A limestone sculpture of the God Jupiter, considered one of the finest Roman archaeological discoveries ever made in East Anglia, is about to go on display
Once used as a grave marker and found during a decade-long excavation in Cambridge, the stern-faced Roman sculpture will go on show to the public after being donated to the town’s Museum of Archaeology and Anthropology.
© Dave Webb, Cambridge Archaeological Unit
Taken from a site known as The Camp Ground, where up to 200 citizens during Roman times, the face, which has drilled eyes, was excavated from Earith Quarry near Colne Fen in a dig concluded in 2007. The remains of a skeleton were found nearby, but archaeologists failed to find the larger sculpture it was a part of, with only a telltale part of a paw – probably of a lion and sphinx, the emblems of grave guardians – revealing its funereal symbolism.

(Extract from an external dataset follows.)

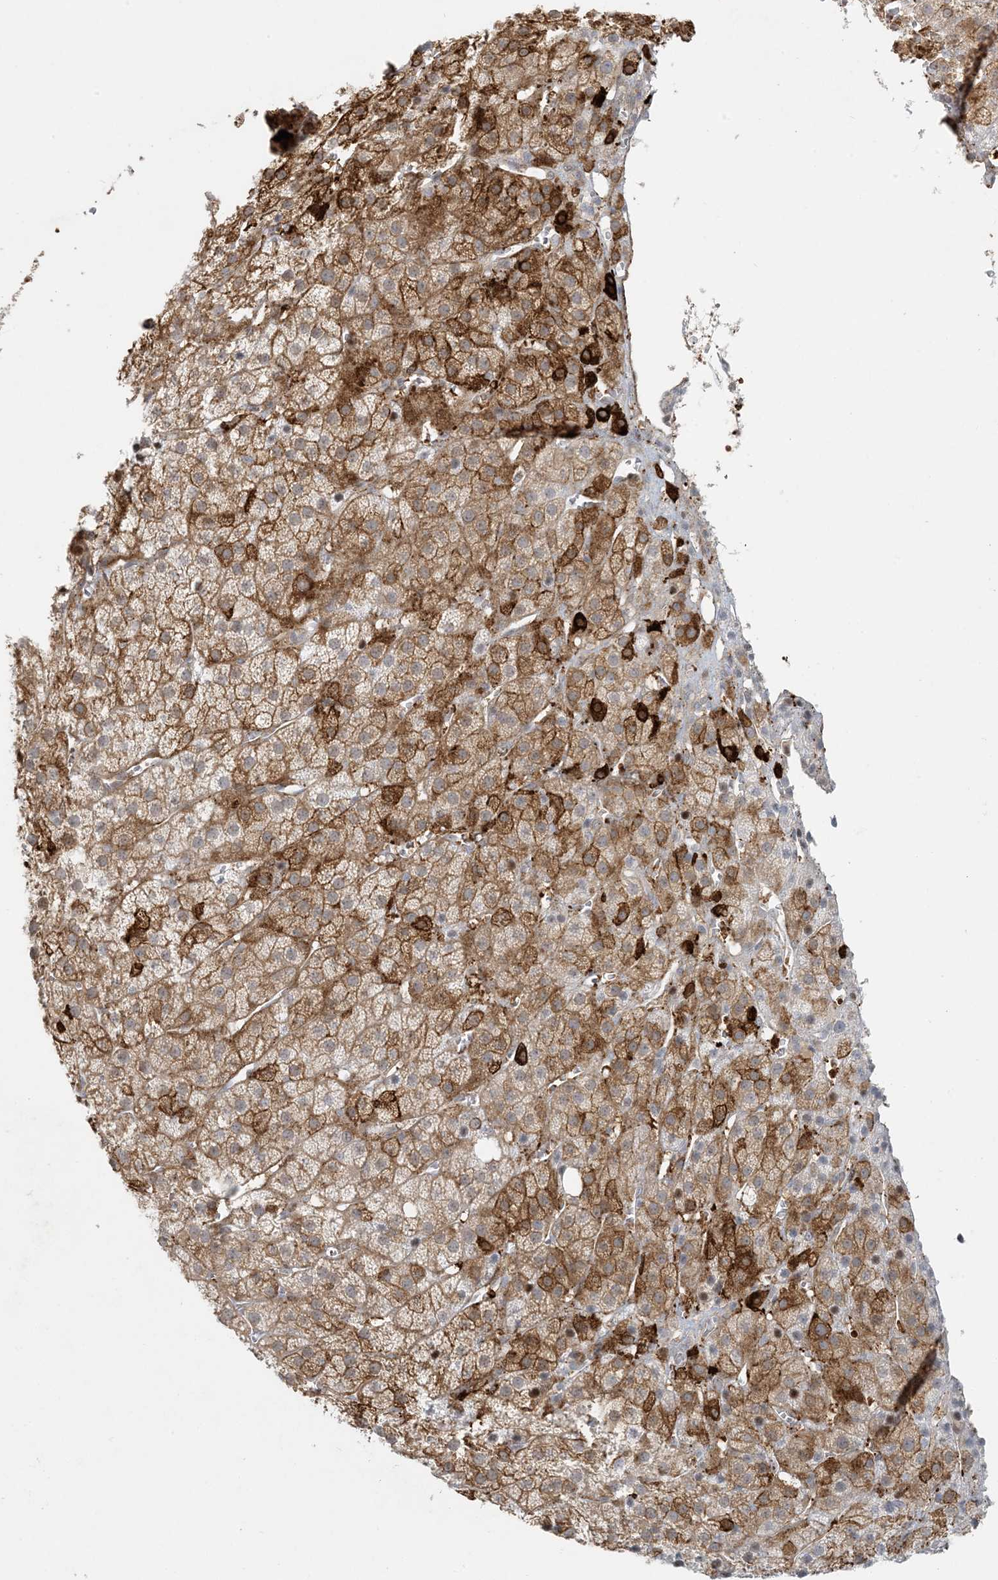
{"staining": {"intensity": "strong", "quantity": "25%-75%", "location": "cytoplasmic/membranous"}, "tissue": "adrenal gland", "cell_type": "Glandular cells", "image_type": "normal", "snomed": [{"axis": "morphology", "description": "Normal tissue, NOS"}, {"axis": "topography", "description": "Adrenal gland"}], "caption": "A high-resolution histopathology image shows immunohistochemistry staining of benign adrenal gland, which demonstrates strong cytoplasmic/membranous expression in approximately 25%-75% of glandular cells.", "gene": "BCORL1", "patient": {"sex": "female", "age": 57}}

“It was an amazing piece to find on a Fenland site,” said Christopher Evans, from Cambridge Archaeological Unit.
“It is truly gratifying that it can now be appropriately displayed for the wider public to appreciate.”
Experts say the eyes would have been filled with coloured paste in an attempt to make the deity more lifelike, cast in Upwell limestone, from Norfolk, as part of a monument headed by a “freestanding feline”.
The Camp Ground was an important settlement for the inland port linked to the Roman Car Dyke canal system. Boats similar to the modern double-width punts on the River Cam would have docked there, with warehouses and other non-domestic buildings built alongside the houses.
- Sculpture goes on display from December 10 2013.